The price of social advancement often meant muting or masking your identity. Only one anecdote, from only one family: My mother was offered a promotion, a good one, if she agreed to change her name; she refused, and changed jobs, moving into a different sector of the economy (radio and TV, not publishing). This process did not always make for “cultural self-confidence.” The Holocaust didn’t immediately end this regime, but it almost certainly accelerated its demise. Before its demise, which I would date to the early 1960s, social promotion usually meant learning to dress differently, speak differently, hold oneself differently, not necessarily bad things, but again, not things that necessarily made for cultural self confidence.

With respect to any postwar “fetishizing the real and imagined deeds of Palestinian Zionists,” after the Holocaust, there were only three years in which Disapora Jewry could fetishize the real and imagined deeds of Palestinian Zionists; after 1948, those Palestinian Zionists were Israelis.
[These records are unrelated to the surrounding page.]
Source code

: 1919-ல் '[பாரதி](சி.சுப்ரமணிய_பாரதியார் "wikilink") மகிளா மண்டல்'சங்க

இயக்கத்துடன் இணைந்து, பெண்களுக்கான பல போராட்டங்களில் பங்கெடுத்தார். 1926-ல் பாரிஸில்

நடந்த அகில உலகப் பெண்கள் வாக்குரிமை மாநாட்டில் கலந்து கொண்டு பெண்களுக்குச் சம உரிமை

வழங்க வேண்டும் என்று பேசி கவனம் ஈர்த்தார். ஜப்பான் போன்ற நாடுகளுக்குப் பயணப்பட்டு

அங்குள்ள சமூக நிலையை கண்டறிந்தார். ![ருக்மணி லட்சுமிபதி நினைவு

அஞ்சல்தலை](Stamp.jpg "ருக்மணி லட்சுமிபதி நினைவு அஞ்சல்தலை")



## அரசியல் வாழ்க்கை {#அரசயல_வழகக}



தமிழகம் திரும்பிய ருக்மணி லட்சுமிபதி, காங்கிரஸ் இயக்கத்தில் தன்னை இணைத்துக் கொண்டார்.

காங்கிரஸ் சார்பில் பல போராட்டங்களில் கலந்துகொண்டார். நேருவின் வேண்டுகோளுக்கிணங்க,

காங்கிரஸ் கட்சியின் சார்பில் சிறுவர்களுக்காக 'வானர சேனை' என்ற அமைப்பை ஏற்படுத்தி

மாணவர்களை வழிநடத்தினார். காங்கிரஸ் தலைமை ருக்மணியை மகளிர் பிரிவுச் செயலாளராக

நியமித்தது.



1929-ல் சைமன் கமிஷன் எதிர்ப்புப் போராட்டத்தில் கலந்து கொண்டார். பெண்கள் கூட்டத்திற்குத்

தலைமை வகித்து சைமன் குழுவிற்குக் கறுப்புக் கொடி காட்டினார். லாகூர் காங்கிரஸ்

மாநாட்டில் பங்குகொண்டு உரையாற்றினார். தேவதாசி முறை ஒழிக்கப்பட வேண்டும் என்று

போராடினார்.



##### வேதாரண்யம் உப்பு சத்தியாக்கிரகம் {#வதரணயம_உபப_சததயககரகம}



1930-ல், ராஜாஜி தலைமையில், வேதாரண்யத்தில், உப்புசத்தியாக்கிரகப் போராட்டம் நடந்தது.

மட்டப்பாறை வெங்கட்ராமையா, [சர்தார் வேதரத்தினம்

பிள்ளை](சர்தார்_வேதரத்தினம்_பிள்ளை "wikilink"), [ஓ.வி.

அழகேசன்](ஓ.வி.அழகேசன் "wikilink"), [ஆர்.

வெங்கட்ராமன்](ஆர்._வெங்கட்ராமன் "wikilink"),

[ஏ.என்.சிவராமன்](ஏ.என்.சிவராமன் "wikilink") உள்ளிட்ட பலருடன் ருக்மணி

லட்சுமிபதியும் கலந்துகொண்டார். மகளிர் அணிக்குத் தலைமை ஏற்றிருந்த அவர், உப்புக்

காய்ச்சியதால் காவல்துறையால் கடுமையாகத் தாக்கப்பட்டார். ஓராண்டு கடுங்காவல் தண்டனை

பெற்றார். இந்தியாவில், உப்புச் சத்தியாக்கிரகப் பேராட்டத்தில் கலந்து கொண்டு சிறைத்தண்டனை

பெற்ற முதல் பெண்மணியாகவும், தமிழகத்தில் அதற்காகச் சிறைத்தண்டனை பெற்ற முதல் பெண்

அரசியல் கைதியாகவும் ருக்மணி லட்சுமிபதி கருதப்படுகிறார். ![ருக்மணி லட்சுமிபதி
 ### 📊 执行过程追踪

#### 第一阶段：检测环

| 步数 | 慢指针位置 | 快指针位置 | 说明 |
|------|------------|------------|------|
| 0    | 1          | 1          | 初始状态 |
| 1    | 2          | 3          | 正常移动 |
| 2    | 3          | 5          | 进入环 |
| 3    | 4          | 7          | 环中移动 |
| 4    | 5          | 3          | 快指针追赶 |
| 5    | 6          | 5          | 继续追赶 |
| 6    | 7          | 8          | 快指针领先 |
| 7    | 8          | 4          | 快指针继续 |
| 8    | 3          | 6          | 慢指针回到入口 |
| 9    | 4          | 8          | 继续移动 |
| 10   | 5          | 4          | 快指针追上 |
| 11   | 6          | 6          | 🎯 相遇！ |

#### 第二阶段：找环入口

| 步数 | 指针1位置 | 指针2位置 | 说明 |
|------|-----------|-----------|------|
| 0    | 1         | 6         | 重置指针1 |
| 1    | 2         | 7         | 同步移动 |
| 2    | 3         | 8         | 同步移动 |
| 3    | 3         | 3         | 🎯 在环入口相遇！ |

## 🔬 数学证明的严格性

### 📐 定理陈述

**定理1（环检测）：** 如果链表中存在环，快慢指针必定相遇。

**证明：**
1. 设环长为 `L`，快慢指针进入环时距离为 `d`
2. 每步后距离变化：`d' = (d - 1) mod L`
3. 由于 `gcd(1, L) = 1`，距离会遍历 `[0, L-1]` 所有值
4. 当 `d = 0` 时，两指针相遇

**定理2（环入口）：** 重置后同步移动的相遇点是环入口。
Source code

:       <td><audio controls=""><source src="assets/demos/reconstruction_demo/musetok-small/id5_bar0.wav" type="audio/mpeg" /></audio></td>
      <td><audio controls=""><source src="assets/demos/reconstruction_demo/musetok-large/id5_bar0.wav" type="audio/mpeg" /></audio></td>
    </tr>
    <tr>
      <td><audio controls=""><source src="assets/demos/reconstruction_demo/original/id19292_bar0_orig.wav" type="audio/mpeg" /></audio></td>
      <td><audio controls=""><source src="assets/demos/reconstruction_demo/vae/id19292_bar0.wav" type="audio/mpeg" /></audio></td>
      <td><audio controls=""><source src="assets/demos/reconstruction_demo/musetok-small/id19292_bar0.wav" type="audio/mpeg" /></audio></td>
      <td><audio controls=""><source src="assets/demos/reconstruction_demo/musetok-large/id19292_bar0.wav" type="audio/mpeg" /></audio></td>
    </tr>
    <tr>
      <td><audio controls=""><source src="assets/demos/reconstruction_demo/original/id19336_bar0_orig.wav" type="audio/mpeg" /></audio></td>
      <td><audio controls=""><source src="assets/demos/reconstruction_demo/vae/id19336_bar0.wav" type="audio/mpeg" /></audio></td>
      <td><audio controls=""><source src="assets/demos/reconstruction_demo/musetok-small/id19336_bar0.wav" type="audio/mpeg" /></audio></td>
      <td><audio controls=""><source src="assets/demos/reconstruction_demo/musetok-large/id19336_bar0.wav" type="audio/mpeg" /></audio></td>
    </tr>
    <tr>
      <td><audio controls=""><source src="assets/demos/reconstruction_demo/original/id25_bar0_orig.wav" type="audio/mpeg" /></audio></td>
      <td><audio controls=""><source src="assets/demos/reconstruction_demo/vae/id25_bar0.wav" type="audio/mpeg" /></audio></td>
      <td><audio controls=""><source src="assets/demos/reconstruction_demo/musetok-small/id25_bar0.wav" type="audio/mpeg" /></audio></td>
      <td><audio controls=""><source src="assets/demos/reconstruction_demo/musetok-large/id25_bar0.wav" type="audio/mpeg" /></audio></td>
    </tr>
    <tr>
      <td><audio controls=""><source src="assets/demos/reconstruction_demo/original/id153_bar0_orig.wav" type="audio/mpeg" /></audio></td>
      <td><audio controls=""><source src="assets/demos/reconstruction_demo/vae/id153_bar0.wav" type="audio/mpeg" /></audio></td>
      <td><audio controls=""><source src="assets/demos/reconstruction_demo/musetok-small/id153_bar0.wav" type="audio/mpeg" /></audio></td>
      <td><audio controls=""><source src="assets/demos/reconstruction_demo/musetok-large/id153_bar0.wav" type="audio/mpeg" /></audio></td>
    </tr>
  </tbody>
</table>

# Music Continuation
I am not entirely sure what it means to fetishize Zionist deeds, real or imagined; I do suspect that after the Holocaust, Jews who successfully managed to resist being killed by armed enemies may have been seen in a new and very flattering light by some of Diaspora Jewry. I do not think they made this mistake, if it was one, because they had not seen enough Yiddish theater. The Holocaust made some Diaspora Jews understandably uncertain about the wisdom of living on the sufferance of their more numerous neighbors and perhaps more prone to acknowledge the importance of skill at performing some kinds of deeds. By way of explanation, one more piece of family history: I am very distantly related to Marshal Ivan Danilovich Chernyakhovsky, who commanded one of the three Red Army Fronts that destroyed Hitler’s Army Group Center. I do not think this would interest me nearly as much in an alternate history with no Holocaust. In that alternate history, Cherynakhovsky would merely be a servant of an evil regime. In our history, he is a Jew who managed to kill a very large number of armed (and, alas, some unarmed) Germans, in a world where armed Germans killed an astonishing number of unarmed Jews. Do I fetishize his deeds? Maybe, but history has given me a pretty good reason.